The chemistry powering Aquion's sodium-water battery was developed by Dr. Jay Whitacre at Carnegie Mellon University, where he is an assistant professor. The batteries are "very simple conceptually - they're carbon, sodium and salt water," Pearson said. "They require no maintenance over time and they're safe. You wouldn't like the taste but you could eat one. You wouldn't die."
Like other energy storage companies, Pearson sees opportunities for Aquion in wind and solar farms and microgrids. Utilities could also benefit from Aquion's batteries. "We can help balance out an intermittent supply," he said. "From the utility side it;s reacting to demand.

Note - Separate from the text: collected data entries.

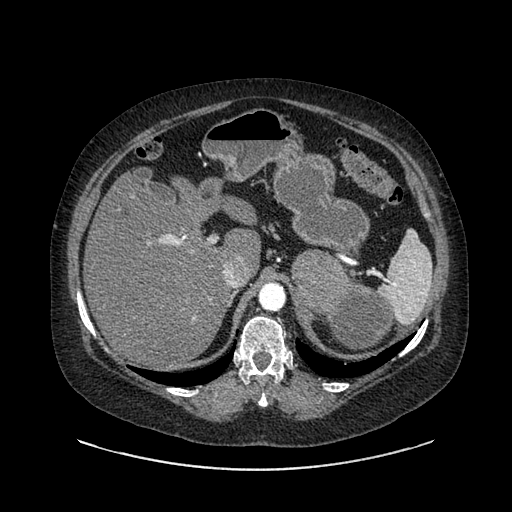
Contrast-enhanced abdominal CT, one axial slice; position 610 of 769 along the scan axis; reconstruction kernel SOFT; 120 kVp; intravenous contrast given; soft-tissue window (W 400 / L 40 HU); 0.62 mm slice thickness; 512 × 512 image matrix. Patient: female, 61 years. Case-level facts recorded for this patient, not image findings: diagnosis: adrenocortical carcinoma; tumour side: left adrenal; tumour size at pathology: 13 cm; Ki-67 index: 79 %; stage (as recorded): 2.
Outlined on this slice (semi-automatic segmentation, software-assisted and operator-edited):
- mass: bounding box [x1, y1, x2, y2] px = [293, 252, 392, 349]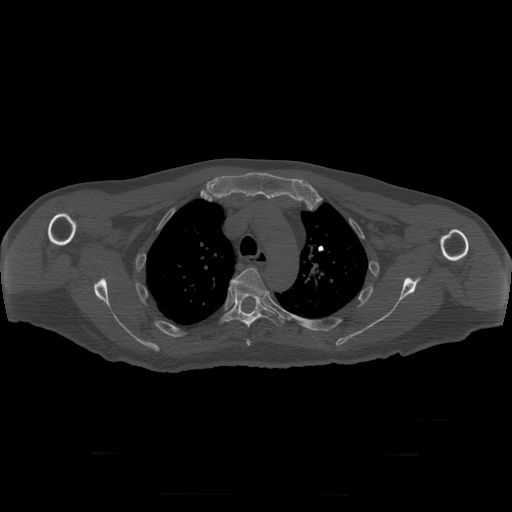
CT including the spine, one axial slice. Position 231 of 397 along the scan axis. 120 kVp. Bone window (W 1800 / L 400 HU). 1.25 mm slice thickness. 512 × 512 image matrix. Patient age 73 years. From the clinical record (not read from this slice): primary cancer: prostate.
Structures marked on this image (semi-automatically segmented with operator editing):
- T4 vertebra: bounding box [x1, y1, x2, y2] px = [230, 268, 267, 346]
- T5 vertebra: [219, 284, 285, 328]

If you have a spike in demand we can help."

"We're at a very interesting time in this company," Pearson said. "We have a proven battery and we are now in volume production in 2013. It's not a science experiment anymore — it's a vibrant solution."

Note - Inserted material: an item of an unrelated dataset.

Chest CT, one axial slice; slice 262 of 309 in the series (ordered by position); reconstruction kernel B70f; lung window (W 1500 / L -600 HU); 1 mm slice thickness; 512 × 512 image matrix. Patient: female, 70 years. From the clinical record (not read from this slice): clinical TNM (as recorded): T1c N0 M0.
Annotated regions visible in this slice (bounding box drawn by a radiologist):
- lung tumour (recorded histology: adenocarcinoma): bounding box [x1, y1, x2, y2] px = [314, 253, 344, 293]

Flow batteries are another promising battery technology. "They are rechargeable liquid batteries," said Primus Power CEO Tom Stepien, who helped start the Silicon Valley-based company in 2009. "Potential is stored as chemical energy, usually in one or two tanks. That energy is converted to electricity, as those chemicals are pumped through a reaction chamber a reversible chemical reaction takes place. The plates are zinc typically. When I first heard about flow batteries four years ago, I said, 'Really? Do they work?' The reality is it's just another way of storing electricity."

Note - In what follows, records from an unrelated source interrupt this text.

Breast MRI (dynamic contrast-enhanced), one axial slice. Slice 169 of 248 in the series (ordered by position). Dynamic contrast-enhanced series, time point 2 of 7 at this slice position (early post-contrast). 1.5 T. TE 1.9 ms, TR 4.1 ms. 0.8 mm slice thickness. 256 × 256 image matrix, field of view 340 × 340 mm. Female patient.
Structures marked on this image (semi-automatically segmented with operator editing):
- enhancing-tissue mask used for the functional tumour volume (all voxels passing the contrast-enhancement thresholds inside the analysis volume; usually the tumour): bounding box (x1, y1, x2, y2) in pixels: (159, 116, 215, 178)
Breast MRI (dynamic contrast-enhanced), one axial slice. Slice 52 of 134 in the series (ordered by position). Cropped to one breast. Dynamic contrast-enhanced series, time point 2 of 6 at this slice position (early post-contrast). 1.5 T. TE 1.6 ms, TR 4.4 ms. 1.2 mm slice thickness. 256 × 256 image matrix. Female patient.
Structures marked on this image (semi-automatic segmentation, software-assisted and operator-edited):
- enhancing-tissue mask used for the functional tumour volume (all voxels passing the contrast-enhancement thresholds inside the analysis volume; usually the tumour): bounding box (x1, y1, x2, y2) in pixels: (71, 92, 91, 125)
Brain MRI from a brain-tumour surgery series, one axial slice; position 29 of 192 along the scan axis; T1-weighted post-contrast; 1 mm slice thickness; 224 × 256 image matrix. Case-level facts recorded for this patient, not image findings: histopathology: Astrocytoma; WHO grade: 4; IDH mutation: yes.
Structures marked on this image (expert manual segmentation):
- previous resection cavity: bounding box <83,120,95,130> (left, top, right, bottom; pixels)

The advantages of a flow battery over lithium ion and sodium sulfur batteries include a substantially lower cost per unit energy, long lifespan and safety (they don't run hot like sodium sulfur and lithium ion batteries), Stepien said.
They're also modular — the units are built and delivered in a shipping container, which means they're easy to transport and relocate. "Some batteries are like a custom home that takes six months to get up and running," Stepien said. "We have more of a mobile home approach rather than a custom home approach."

Coconut vs. Carbon
While countless companies are battling for a share of the renewable energy storage market, some firms are finding ways to improve the performance of the components that help store energy.
Seattle-based EnerG2 has patented its process of producing synthetic carbon for use in many storage applications, including ultracapacitors. Instead of burning and purifying the carbon from coconut husks, EnerG2 produces pure synthetic carbon at a plant in Albany, Oregon. Synthetic carbon holds many advantages over the "natural" carbon from coconut husks, said Aaron Feaver, the company's chief technology officer and co-founder.

"Coconut has substantial amounts of impurities which are retained in the carbon after processing," Feaver said. "One specific problem is its high iron content. Iron is a catalyst and when inserted into an energy storage device results in premature failure."
EnerG2's pure carbon "stores electrochemical energy at significantly higher rates than coconut carbons" which enables storage devices to run at higher voltages, resulting in a carbon "that can store up to 50% more energy than coconut carbons," Feaver explained.

Not content to merely improve the efficiency of renewable energy storage, EnerG2 has a much more ambitious goal: to make gasoline "no longer make sense."

"The next generation of energy storage improvements is already helping move us in this direction," Feaver said. "In the end, we believe that these up-and-coming innovations will almost certainly spell the demise of gasoline in our society. The effort must be collective and collaborative to end the reliance on gasoline and to improve the efficiency of our energy consumption."